> **Instructions to follow**
Scan the entries below. List each line with "KiCad".

[Data records]
== Segment start ==

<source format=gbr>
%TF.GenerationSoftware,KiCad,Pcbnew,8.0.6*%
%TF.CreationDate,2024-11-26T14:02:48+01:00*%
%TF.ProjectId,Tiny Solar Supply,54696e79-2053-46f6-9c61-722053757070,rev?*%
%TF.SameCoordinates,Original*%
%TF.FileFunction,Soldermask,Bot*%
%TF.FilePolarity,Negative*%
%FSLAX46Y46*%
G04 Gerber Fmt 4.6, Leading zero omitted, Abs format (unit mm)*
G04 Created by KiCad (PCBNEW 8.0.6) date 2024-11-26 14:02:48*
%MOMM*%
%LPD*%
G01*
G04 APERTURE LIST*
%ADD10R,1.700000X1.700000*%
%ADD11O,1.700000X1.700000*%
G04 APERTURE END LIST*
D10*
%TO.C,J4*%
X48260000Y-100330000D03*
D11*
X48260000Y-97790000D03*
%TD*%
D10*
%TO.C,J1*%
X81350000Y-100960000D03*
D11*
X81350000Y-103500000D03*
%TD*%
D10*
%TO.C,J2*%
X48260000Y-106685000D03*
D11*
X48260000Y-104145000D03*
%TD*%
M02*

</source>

== Segment end ==

> **Solution**
%TF.GenerationSoftware,KiCad,Pcbnew,8.0.6*%
G04 Created by KiCad (PCBNEW 8.0.6) date 2024-11-26 14:02:48*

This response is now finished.